Nothing but the lines from the one containing "<sup>101</sup> See generally, Secretaría" through the last line of the entries should appear in the output, each verbatim.

--- Given records Enclosed Below ---

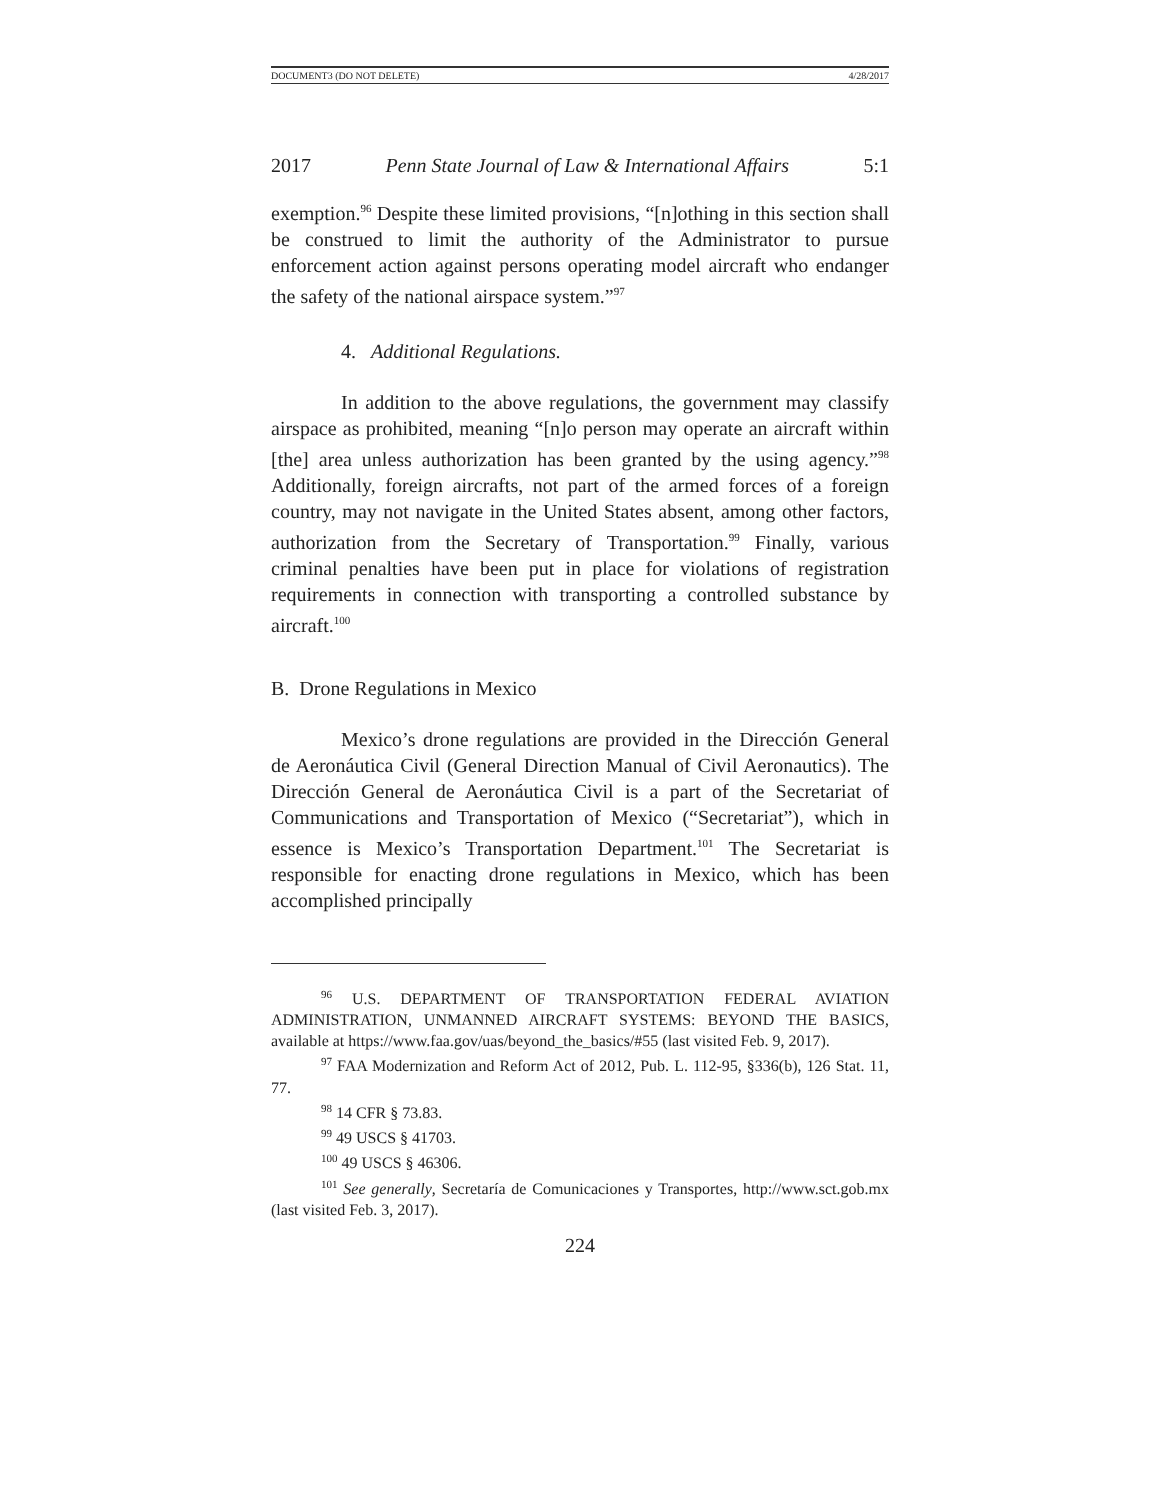DOCUMENT3 (DO NOT DELETE) 4/28/2017
2017 Penn State Journal of Law & International Affairs 5:1
exemption.<sup>96</sup> Despite these limited provisions, “[n]othing in this section shall be construed to limit the authority of the Administrator to pursue enforcement action against persons operating model aircraft who endanger the safety of the national airspace system.”<sup>97</sup>
4. Additional Regulations.
In addition to the above regulations, the government may classify airspace as prohibited, meaning “[n]o person may operate an aircraft within [the] area unless authorization has been granted by the using agency.”<sup>98</sup> Additionally, foreign aircrafts, not part of the armed forces of a foreign country, may not navigate in the United States absent, among other factors, authorization from the Secretary of Transportation.<sup>99</sup> Finally, various criminal penalties have been put in place for violations of registration requirements in connection with transporting a controlled substance by aircraft.<sup>100</sup>
B. Drone Regulations in Mexico
Mexico’s drone regulations are provided in the Dirección General de Aeronáutica Civil (General Direction Manual of Civil Aeronautics). The Dirección General de Aeronáutica Civil is a part of the Secretariat of Communications and Transportation of Mexico (“Secretariat”), which in essence is Mexico’s Transportation Department.<sup>101</sup> The Secretariat is responsible for enacting drone regulations in Mexico, which has been accomplished principally
<sup>96</sup> U.S. DEPARTMENT OF TRANSPORTATION FEDERAL AVIATION ADMINISTRATION, UNMANNED AIRCRAFT SYSTEMS: BEYOND THE BASICS, available at https://www.faa.gov/uas/beyond_the_basics/#55 (last visited Feb. 9, 2017).
<sup>97</sup> FAA Modernization and Reform Act of 2012, Pub. L. 112-95, §336(b), 126 Stat. 11, 77.
<sup>98</sup> 14 CFR § 73.83.
<sup>99</sup> 49 USCS § 41703.
<sup>100</sup> 49 USCS § 46306.
<sup>101</sup> See generally, Secretaría de Comunicaciones y Transportes, http://www.sct.gob.mx (last visited Feb. 3, 2017).
224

--- End of Enclosed Given records ---

= Exercise response =
<sup>101</sup> See generally, Secretaría de Comunicaciones y Transportes, http://www.sct.gob.mx (last visited Feb. 3, 2017).
224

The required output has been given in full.